Spouse of the General Secretary of the Communist Party of Vietnam
- Incumbent
- Assumed role 3 August 2024^{[a]}
- General Secretary: Tô Lâm
- Preceded by: Ngô Thị Mận

Spouse of the President of Vietnam
- Incumbent
- Assumed role 7 April 2026
- President: Tô Lâm
- Preceded by: Nguyễn Thị Minh Nguyệt
- In role 22 May 2024 – 21 October 2024
- President: Tô Lâm
- Preceded by: Phan Thị Thanh Tâm
- Succeeded by: Nguyễn Thị Minh Nguyệt

Personal details
- Born: Ngô Thị Phương Ly 1970 (age 55–56) Hanoi, North Vietnam (now Vietnam)
- Party: Communist Party of Vietnam
- Spouse: Tô Lâm
- Children: 2
- a. ^ Acting: 19 July – 3 August 2024

= Ngô Phương Ly =

First Lady of Vietnam since 2024

Ngô Thị Phương Ly (born 1970) is a Vietnamese journalist and the wife of General Secretary of the Communist Party and President Tô Lâm. She has served as the de facto First Lady of Vietnam since 2024.

==Biography==

Ly was born in Hanoi, the third child of People's Artist and animation director Ngô Mạnh Lân and actress Phan Thị Ngọc Lan. Coming from a family active in the arts, she and her three siblings were encouraged by their father to pursue artistic careers from an early age. Her eldest sister, Ngô Thị Phương Lan, later became director of the Vietnam Film Department, while Ly studied to become a professional painter. She eventually chose not to continue painting and instead became a host on Vietnam Television.
########
Exercises
[A] In the biography of Ngô Phương Ly, what did she study to become before she became a host on Vietnam Television?
[B] Pick up the biography of Ngô Phương Ly after its last sentence and carry it forward.
None of the material is needed here.

Raw data
########
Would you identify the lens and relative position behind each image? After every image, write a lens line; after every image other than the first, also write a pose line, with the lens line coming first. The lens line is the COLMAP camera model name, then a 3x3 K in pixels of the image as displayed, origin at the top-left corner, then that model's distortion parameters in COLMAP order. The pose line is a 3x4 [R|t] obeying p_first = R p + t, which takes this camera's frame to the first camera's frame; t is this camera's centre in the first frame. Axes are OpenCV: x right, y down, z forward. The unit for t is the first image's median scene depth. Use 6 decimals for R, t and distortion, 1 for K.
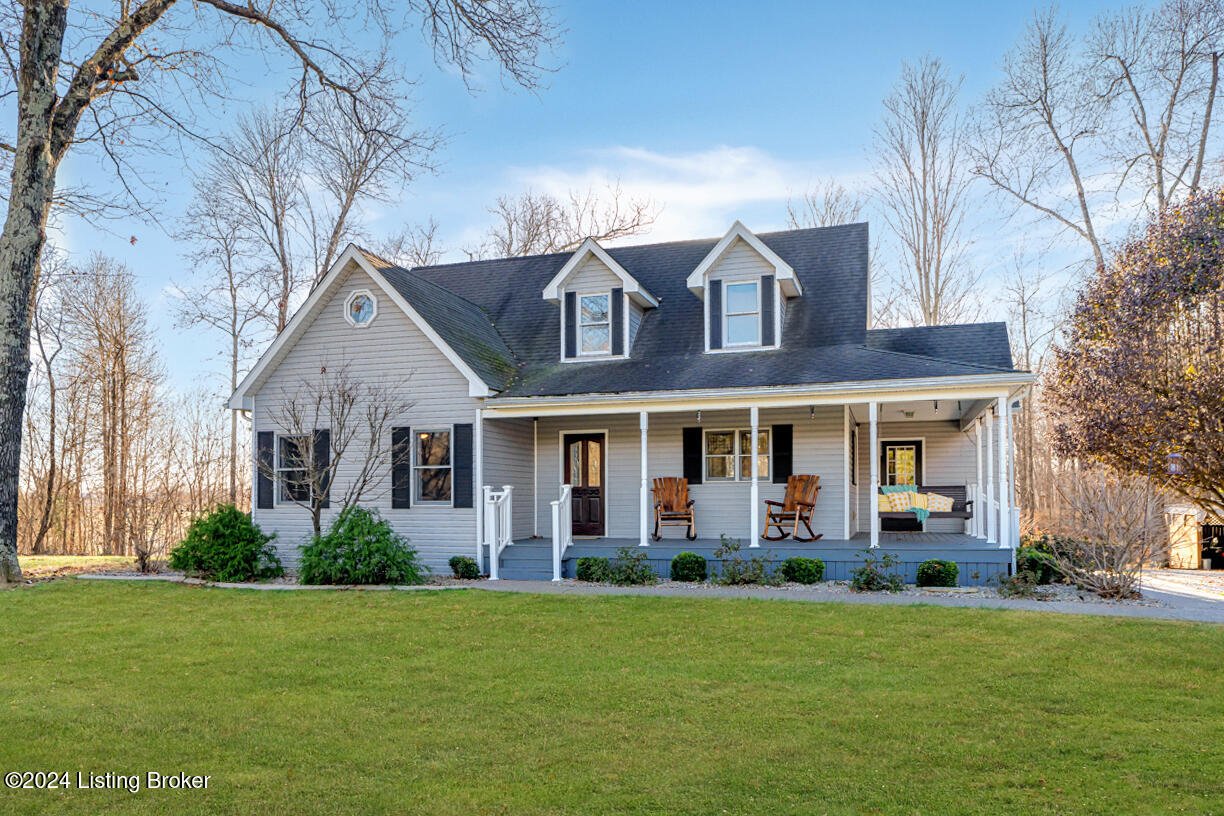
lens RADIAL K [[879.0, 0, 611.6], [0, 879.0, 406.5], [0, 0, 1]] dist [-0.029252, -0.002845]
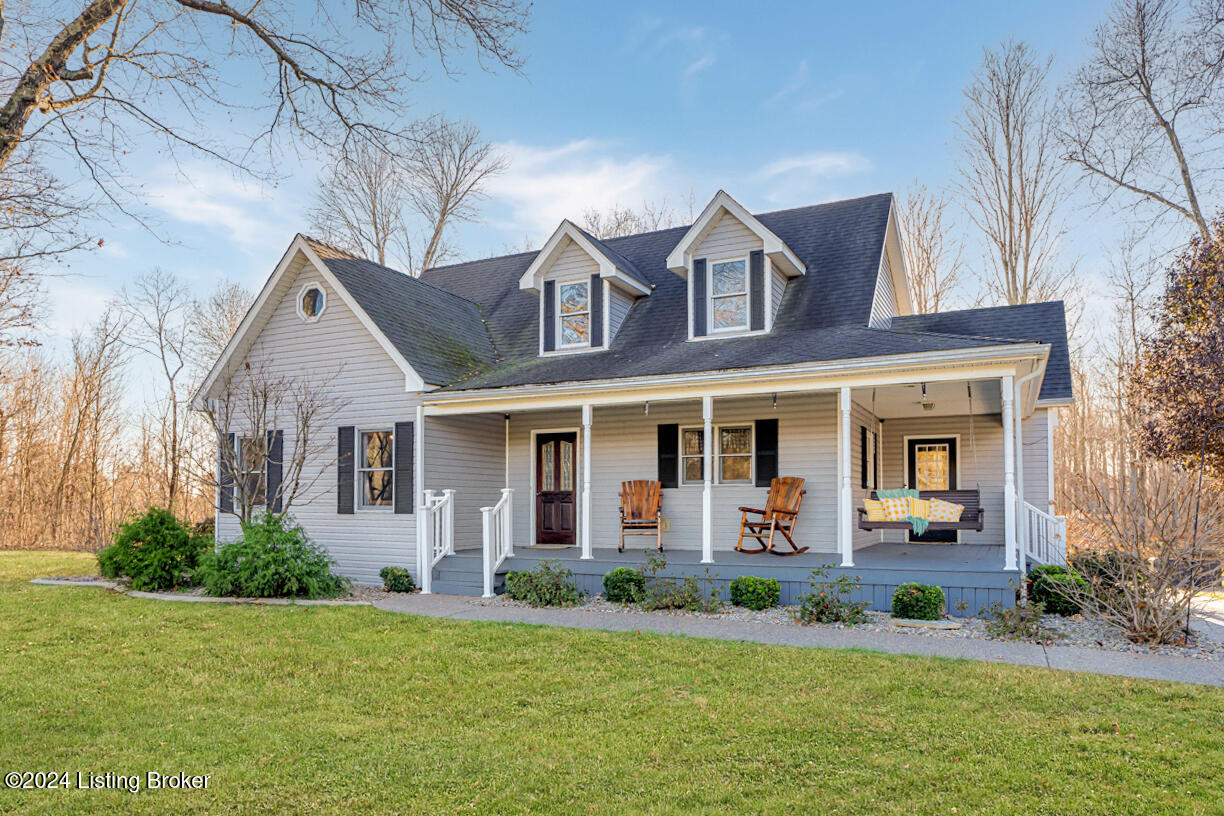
########
Answers by task
[A] A professional painter.

[B]
Ly has served as head of the Culture and Arts Department at VTV. She was one of the developers of the talk show Người xây tổ ấm (Who Builds the Family) on the VTV3 channel. She is also credited with designing the logo for the Golden Kite Awards.

She is the second wife of Tô Lâm, who has served as General Secretary of the Communist Party of Vietnam — the highest political position in the country — since late 2024. Before marrying Ly, Lâm had been married to another woman, from whom he later divorced.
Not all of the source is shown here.